Percent of United States nursing home residents on antipsychotic medications without a psychiatric diagnosis, 2000–2010

To reduce nursing home antipsychotic medication use, clinicians must implement strategies to identify and discontinue inappropriate off-label use among residents with existing prescriptions [12] and practices to avoid new prescriptions when the behavioral and psychological symptoms of dementia become manifest [13]. Both approaches require alternative techniques so that clinicians and caregivers have strategies to implement in lieu of antipsychotic medications if dementia behaviors re-emerge or persist. Although there are numerous studies evaluating various non-pharmacological strategies to reduce antipsychotic medications use or address dementia behaviors, much of the evidence for the effectiveness of these interventions is insufficient [14]. Furthermore, complex, labor-intensive interventions that might substitute for antipsychotics can be difficult to implement with existing staff and resources. Indeed, many interventions that reveal a positive effect in small- scale studies implemented by research staff have difficulty showing similar effects in real-world replications. Additionally, some researchers argue that rigorously testing such interventions may be difficult, in part because it is not possible to blind nursing home clinicians to interventions.
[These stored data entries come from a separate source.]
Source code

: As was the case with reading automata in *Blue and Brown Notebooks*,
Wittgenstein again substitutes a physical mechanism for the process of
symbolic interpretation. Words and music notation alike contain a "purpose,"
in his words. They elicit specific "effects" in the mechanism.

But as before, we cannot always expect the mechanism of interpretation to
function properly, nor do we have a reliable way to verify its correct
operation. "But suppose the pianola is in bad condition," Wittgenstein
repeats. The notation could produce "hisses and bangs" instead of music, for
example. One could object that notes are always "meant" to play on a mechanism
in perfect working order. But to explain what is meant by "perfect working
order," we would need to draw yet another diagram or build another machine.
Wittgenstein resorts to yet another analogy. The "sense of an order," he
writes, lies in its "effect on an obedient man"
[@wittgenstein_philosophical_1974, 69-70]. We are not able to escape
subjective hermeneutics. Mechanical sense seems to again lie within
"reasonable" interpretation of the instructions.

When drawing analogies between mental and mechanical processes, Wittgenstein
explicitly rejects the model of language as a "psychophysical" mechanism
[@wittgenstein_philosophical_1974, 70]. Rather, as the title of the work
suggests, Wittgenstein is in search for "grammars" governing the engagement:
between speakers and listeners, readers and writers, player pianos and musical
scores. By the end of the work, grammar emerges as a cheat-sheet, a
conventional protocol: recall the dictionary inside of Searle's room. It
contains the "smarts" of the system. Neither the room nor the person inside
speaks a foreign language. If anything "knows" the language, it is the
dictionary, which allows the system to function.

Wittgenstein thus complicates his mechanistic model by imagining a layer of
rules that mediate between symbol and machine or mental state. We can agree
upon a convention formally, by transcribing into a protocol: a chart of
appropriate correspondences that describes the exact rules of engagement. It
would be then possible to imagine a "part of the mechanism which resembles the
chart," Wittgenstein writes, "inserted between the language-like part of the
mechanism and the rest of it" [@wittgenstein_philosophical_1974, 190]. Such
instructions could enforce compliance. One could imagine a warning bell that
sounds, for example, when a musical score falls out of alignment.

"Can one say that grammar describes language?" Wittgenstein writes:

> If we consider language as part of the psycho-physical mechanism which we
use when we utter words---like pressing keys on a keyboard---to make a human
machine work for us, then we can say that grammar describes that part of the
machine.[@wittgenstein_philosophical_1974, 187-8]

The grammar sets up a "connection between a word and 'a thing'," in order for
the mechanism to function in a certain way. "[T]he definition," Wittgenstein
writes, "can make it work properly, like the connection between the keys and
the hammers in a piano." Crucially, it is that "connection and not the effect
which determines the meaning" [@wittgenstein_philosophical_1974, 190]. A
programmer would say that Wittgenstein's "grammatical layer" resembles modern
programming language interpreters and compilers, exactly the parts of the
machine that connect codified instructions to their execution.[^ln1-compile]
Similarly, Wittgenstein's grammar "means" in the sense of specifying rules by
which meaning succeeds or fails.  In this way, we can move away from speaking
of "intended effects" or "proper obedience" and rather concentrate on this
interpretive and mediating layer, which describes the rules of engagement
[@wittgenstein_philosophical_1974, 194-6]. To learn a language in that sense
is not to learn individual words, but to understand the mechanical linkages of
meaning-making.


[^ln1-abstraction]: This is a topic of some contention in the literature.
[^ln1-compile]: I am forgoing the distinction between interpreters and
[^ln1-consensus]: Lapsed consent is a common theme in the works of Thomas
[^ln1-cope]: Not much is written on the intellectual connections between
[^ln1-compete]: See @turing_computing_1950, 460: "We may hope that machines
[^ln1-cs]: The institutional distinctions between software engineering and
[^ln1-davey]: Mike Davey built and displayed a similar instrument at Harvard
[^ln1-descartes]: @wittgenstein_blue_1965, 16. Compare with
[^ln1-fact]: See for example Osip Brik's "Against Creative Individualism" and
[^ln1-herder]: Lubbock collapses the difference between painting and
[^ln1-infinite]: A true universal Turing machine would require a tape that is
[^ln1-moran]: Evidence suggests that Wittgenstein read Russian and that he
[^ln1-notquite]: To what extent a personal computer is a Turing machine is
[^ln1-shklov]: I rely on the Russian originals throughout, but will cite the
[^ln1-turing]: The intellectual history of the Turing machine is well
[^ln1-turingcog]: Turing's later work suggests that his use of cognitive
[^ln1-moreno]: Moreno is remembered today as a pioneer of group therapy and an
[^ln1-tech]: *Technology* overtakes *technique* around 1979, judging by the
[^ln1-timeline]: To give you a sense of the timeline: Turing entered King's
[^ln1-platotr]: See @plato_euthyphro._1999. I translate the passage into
Cluster-randomized trial methods are one methodological approach to overcome research limitations for testing strategies to reduce antipsychotic medication use or improve the behavioral and psychological symptoms of dementia using non-pharmacological approaches. By randomizing NHs to implement antipsychotic medication practice guidelines, for example, or to serve as control sites, we can rigorously test such interventions using pragmatic methods. At Brown University, we use cluster-randomized trials to conduct studies on topics such as influenza vaccination [15, 16]; others have used these methods for antipsychotic medication reduction interventions [1719]. The Brown studies pair cluster-randomized trial methods with the use of existing clinical and administrative data, such as United States Minimum Data Set resident assessment data; this allows us to conduct rigorous nursing home research efficiently. We suggest that others use similar approaches and data sources, e.g., the Minimum Data Set or InterRAI assessment tools [20], to test antipsychotic medication interventions using approaches that mimic real-world conditions. One such trial is currently underway in Ontario, offering a model for others around the developed world [21].

Conclusions

Despite widespread agreement that nursing homes’ use of antipsychotic medications as chemical restraints is associated with poor clinical outcomes and as such constitutes a marker of poor quality of care, prevalence remains high and variation suggests continued opportunity to improve care even in countries, like the United States, that have long-standing policies designed to decrease APM use. While we agree with Frankenthal et al. [7] that regulation and public reporting can help to decrease prevalence, the United States experience suggests that nursing home clinicians and caregivers also need effective alternative interventions to employ as substitutes for antipsychotics. We suggest expanded use of cluster-randomized trials to test strategies to remove residents from antipsychotics and to implement alternate, non-pharmacological approaches for addressing the behavioral and psychological symptoms of dementia.